A dog swimming. LEHTIKUVA


With exceptionally warm waters this summer, the presence of blue-green algae, or cyanobacteria, in nutrient-rich bodies of water is on the rise. This algae can be fatal if ingested by pets, especially dogs and cats. Fortunately, there are simple ways to detect its presence.

As mid-summer approaches and water temperatures rise, blue-green algae begin to thrive in enriched waters.

This year, with lake temperatures warmer than average, sightings of this toxic algae have already been reported.

There are many species of blue-green algae, and distinguishing between toxic and non-toxic types is difficult. Therefore, it is safest to assume all blue-green algae is harmful. Toxic strains produce neurotoxins and hepatotoxins, which can severely affect the nervous system and liver.

In nutrient-rich, calm waters, cyanobacteria can rapidly grow, turning the water green and forming algal mats on the surface. The occurrence of algae blooms varies annually with weather conditions, with warm weather promoting growth.

Blue-green algae are toxic to both humans and animals. While humans generally experience mild symptoms, dogs, who often drink water while swimming, can suffer severe reactions.
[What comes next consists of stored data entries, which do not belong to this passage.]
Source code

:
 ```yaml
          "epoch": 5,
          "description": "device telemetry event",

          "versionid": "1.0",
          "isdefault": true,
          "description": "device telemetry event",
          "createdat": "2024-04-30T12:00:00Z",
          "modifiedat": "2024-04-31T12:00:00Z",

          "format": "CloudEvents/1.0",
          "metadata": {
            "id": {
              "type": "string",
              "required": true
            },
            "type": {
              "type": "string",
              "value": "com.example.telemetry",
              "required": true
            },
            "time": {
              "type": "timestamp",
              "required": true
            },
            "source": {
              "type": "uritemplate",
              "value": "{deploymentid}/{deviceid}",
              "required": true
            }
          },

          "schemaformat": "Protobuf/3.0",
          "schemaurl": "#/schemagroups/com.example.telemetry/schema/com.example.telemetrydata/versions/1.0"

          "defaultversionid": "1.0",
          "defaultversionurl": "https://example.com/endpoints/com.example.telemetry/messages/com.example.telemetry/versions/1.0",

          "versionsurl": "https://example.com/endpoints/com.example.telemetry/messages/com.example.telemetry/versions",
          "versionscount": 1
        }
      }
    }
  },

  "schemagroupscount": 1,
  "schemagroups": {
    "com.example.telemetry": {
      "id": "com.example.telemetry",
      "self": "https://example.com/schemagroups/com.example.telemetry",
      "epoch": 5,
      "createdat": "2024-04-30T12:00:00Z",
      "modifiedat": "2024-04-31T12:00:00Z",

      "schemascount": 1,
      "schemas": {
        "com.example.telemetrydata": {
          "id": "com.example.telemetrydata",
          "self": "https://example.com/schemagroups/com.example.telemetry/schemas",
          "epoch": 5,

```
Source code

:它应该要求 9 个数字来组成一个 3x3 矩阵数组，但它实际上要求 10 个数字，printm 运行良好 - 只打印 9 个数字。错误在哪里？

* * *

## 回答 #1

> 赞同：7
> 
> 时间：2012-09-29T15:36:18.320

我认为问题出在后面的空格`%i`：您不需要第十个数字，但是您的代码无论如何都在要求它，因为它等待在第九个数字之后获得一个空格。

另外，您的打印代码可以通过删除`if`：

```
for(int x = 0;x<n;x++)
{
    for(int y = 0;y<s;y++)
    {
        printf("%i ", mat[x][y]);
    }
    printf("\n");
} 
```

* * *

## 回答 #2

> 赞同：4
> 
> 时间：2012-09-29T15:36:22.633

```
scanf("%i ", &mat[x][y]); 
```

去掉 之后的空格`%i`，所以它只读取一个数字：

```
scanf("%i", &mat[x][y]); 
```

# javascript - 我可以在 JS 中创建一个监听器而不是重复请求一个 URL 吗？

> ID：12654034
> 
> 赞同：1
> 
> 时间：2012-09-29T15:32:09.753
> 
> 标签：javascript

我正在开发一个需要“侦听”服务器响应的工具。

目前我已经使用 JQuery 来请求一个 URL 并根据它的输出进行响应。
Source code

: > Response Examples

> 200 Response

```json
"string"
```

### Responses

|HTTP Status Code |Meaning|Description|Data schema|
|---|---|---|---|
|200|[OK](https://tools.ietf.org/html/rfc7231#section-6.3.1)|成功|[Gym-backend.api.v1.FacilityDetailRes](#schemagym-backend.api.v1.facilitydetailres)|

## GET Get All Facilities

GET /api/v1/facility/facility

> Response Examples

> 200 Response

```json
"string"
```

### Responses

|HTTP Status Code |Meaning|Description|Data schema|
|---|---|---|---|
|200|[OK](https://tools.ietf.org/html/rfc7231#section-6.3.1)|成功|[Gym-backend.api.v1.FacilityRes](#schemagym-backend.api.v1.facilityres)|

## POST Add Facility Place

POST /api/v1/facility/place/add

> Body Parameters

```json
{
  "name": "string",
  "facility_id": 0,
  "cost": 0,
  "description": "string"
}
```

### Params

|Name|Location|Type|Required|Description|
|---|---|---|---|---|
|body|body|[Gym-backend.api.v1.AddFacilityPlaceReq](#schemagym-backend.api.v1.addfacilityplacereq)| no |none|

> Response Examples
Symptoms of blue-green algae poisoning in pets typically appear within an hour. These symptoms include skin irritation, vomiting, diarrhea, restlessness, weakness, balance issues, tremors, seizures, and in severe cases, internal bleeding, loss of consciousness, and death due to liver failure.

If a pet drinks water contaminated with blue-green algae, immediate veterinary attention is crucial. Vets may provide first aid instructions, such as inducing vomiting before arrival. Rinsing the pet with clean water can also help as an initial measure.

The best way to prevent blue-green algae poisoning is to check the water quality before allowing pets to swim. Local health authorities monitor water quality and provide updates on the presence of blue-green algae at public beaches and on their websites. Additionally, Finland's Environmental Institute's website, www.vesi.fi, offers information on the status of blue-green algae in various swimming locations.

For those visiting non-public beaches, it's essential to inspect the water quality before letting pets swim or drink. Avoid water that has an unusual smell or color. Always provide pets with clean drinking water to discourage them from drinking from lakes or the sea.

Visible green or yellow particles in the water can indicate small amounts of blue-green algae, which might be mistaken for pollen, especially pine pollen. Larger quantities of algae can form dense mats or turn the water green.

Before swimming, it's advisable to test the water. The easiest method is to fill a glass with water and let it sit for an hour. If green particles rise to the surface, the water contains blue-green algae. Alternatively, a stick test can be performed: lift the algae with a stick. If the algae break into particles, it is blue-green algae. If it clings to the stick, it is likely harmless filamentous algae.

By taking these precautions, pet owners can ensure the safety of their furry friends during the warm summer months.